### [Request]
Filter the records for "ремонта" and keep each line that has it.

### [Data records]
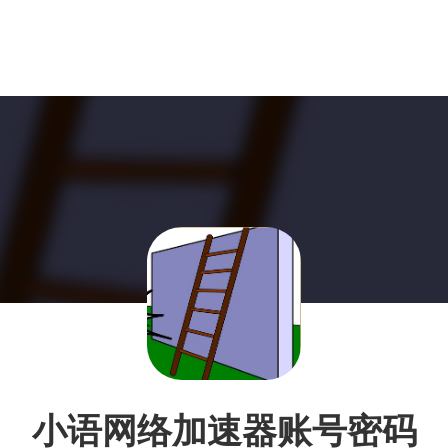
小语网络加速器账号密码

...

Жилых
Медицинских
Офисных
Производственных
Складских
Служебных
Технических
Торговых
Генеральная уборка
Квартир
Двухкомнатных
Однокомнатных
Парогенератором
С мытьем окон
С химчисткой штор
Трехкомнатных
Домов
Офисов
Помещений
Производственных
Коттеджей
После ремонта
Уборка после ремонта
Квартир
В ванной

### [Result for this task]
После ремонта
Уборка после ремонта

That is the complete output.